_Task requirements_
Please set out each line below exactly as it stands, without the images.

┄┄┄┄┄┄┄┄┄┄

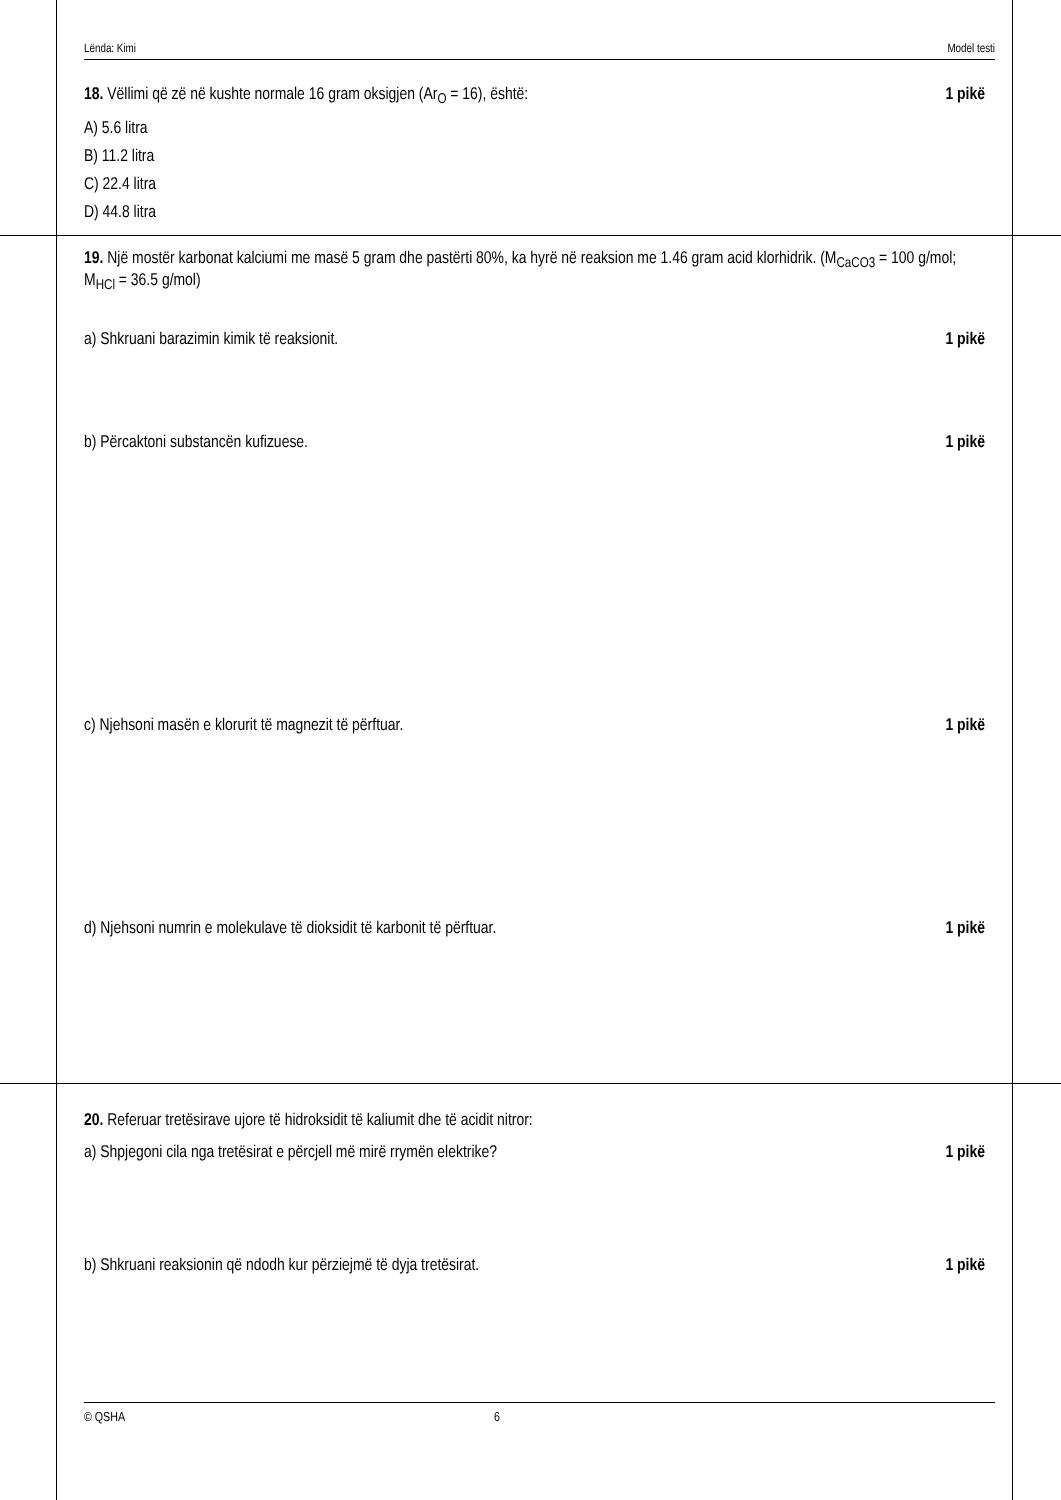Lënda: Kimi Model testi
18. Vëllimi që zë në kushte normale 16 gram oksigjen (Ar<sub>O</sub> = 16), është: 1 pikë
A) 5.6 litra
B) 11.2 litra
C) 22.4 litra
D) 44.8 litra
19. Një mostër karbonat kalciumi me masë 5 gram dhe pastërti 80%, ka hyrë në reaksion me 1.46 gram acid klorhidrik. (M<sub>CaCO3</sub> = 100 g/mol; M<sub>HCl</sub> = 36.5 g/mol)
a) Shkruani barazimin kimik të reaksionit. 1 pikë
b) Përcaktoni substancën kufizuese. 1 pikë
c) Njehsoni masën e klorurit të magnezit të përftuar. 1 pikë
d) Njehsoni numrin e molekulave të dioksidit të karbonit të përftuar. 1 pikë
20. Referuar tretësirave ujore të hidroksidit të kaliumit dhe të acidit nitror:
a) Shpjegoni cila nga tretësirat e përcjell më mirë rrymën elektrike? 1 pikë
b) Shkruani reaksionin që ndodh kur përziejmë të dyja tretësirat. 1 pikë
© QSHA 6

┄┄┄┄┄┄┄┄┄┄

_Exercise answer_
Lënda: Kimi Model testi
18. Vëllimi që zë në kushte normale 16 gram oksigjen (Ar<sub>O</sub> = 16), është: 1 pikë
A) 5.6 litra
B) 11.2 litra
C) 22.4 litra
D) 44.8 litra
19. Një mostër karbonat kalciumi me masë 5 gram dhe pastërti 80%, ka hyrë në reaksion me 1.46 gram acid klorhidrik. (M<sub>CaCO3</sub> = 100 g/mol; M<sub>HCl</sub> = 36.5 g/mol)
a) Shkruani barazimin kimik të reaksionit. 1 pikë
b) Përcaktoni substancën kufizuese. 1 pikë
c) Njehsoni masën e klorurit të magnezit të përftuar. 1 pikë
d) Njehsoni numrin e molekulave të dioksidit të karbonit të përftuar. 1 pikë
20. Referuar tretësirave ujore të hidroksidit të kaliumit dhe të acidit nitror:
a) Shpjegoni cila nga tretësirat e përcjell më mirë rrymën elektrike? 1 pikë
b) Shkruani reaksionin që ndodh kur përziejmë të dyja tretësirat. 1 pikë
© QSHA 6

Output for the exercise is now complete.